GIVEN REQUEST A »
In the records, set out as a numbered list the lines from the one containing "pose: elev=7.3 azim=4.0 roll=278.4 dist=1.68" up to and including the one containing "Dot at: (382, 268)". Leave out blank lines and pictures.

From Unconditional to Multivariate Bayesian Model Workshop – Series 1 of 10 – Gaussian vs Robust Estimation

Fitting an unconditional model (without predictors) Robust estimates – Gaussian vs. t-distribution

How to fitting an unconditional model (without predictors)? From here, we can see the philosophy of the Bayesian’s perspective.

Typical response distribution

Scale y	Dist. \(y \sim f(\mu, ...)\)	Inverse link \(\mu = g^{-1}(\eta)\)
Metric	\(y \sim dnorm(\mu,\sigma)\)	\(\mu = \eta\)
Binary	\(y \sim dbern(\mu)\)	\(\mu = logistic(\eta)\)
Nominal	\(y \sim dmultinom(\mu_1, ...,\mu_p)\)	\(\mu_k = \frac{exp(\eta_k)}{\sum_j exp(\eta_j)}\)
Ordinal	\(y \sim dmultinom(\mu_1, ...,\mu_p)\)	\(\mu = \Phi(\frac{\theta_k - \eta}{\sigma}) - \Phi(\frac{\theta_{k-1} - \eta}{\sigma})\)
Count	\(y \sim dpois(\mu)\)	\(\mu = exp(\eta)\)

Fitting normal model for 1 group with no predictors

We just need to estimate both parameters of normal distribution for random variable \(y\).

The diagram of the model structure (adapted from Textbook)

# preparing data
set.seed(03172021)
y <- rnorm(100, mean = 6, sd = 3)
Ntotal = length(y)

Create a data list, include sample mean and standard deviation in it.

dataList = list(
  y = y ,
  Ntotal = Ntotal ,
  mean_mu = mean(y) ,
  sd_mu = sd(y)
)

Running in JAGS

Specify the model.

Recall that in JAGS [@RN733] normal distribution is specified by precision \(\frac{1}{\sigma^2}\) instead of standard deviation or variance. Select an uninformative prior for \(\sigma\) and normal (conjugate) prior for \(\mu\).

GIVEN REQUEST B »
Carry on the workshop text about fitting an unconditional Bayesian model in JAGS from the point at which it stops.

EXERCISE MATERIAL »
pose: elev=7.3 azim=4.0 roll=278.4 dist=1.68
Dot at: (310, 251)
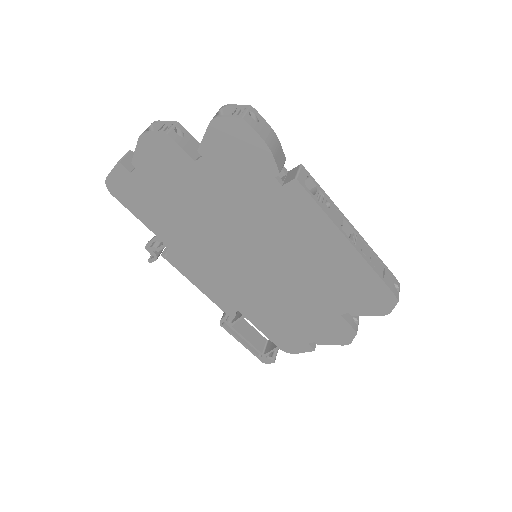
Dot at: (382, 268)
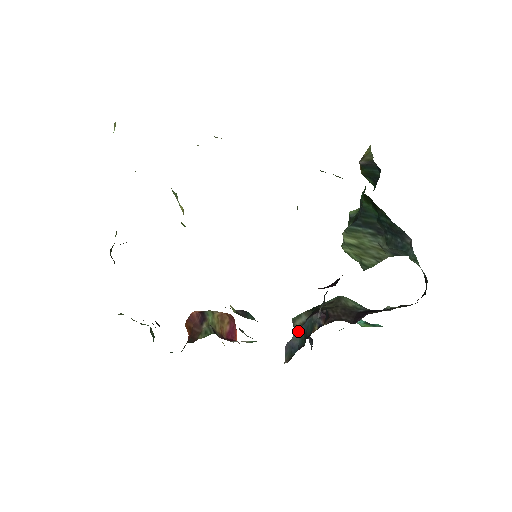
...
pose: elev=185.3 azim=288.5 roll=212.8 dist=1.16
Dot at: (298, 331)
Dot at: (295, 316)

EXERCISE RESULT A »
1. pose: elev=7.3 azim=4.0 roll=278.4 dist=1.68
2. Dot at: (310, 251)
3. Dot at: (382, 268)

EXERCISE RESULT B »
What do we suggest as parameters of the normal distribution based on the sample? \[ y_i \sim N(\mu,\tau), \ \text{where} \ \tau = \frac{1}{\sigma^2} \\ \mu \sim N(M,S) \\ \sigma \sim Uniform[Lw,Mx] \ \text{OR} \ Gamma(\alpha, \beta) \]

modelString = "
  model {
    for (i in 1:Ntotal) {
      y[i] ~ dnorm(mu , 1/sigma^2) #JAGS uses precision
    }
    # mu ~ dnorm(mean_mu , 1/(100*sd_mu)^2)
    mu ~ dnorm(mean_mu , Ntotal/sd_mu^2) #JAGS uses precision
    sigma ~ dunif(sd_mu/1000, sd_mu*1000)
  }
  " # close quote for modelString

# Write out modelString to a text file
writeLines(modelString, con="data/TEMPmodel.txt")

Initialize chains.

initsList <- function(){
   upDown <- sample(c(1,-1),1)
   m <- mean(y)*(1+upDown*.05)
   s <- sd(y)*(1-upDown*.1) 
   list(mu = m, sigma = s)
}

Run the chains.

1. Set parameters:

# Create, initialize, and adapt the model:
parameters = c("mu", "sigma")     # The parameters to be monitored
adaptSteps = 500               # Number of steps to "tune" the samplers
burnInSteps = 1000
numSavedSteps = 50000
nChains = 4 
thinSteps = 1
nIter = ceiling((numSavedSteps*thinSteps)/nChains )

2. Send model to JAGS:

jagsModel = jags.model("data/TEMPmodel.txt", data=dataList, inits=initsList,
                       n.chains=nChains, n.adapt=adaptSteps)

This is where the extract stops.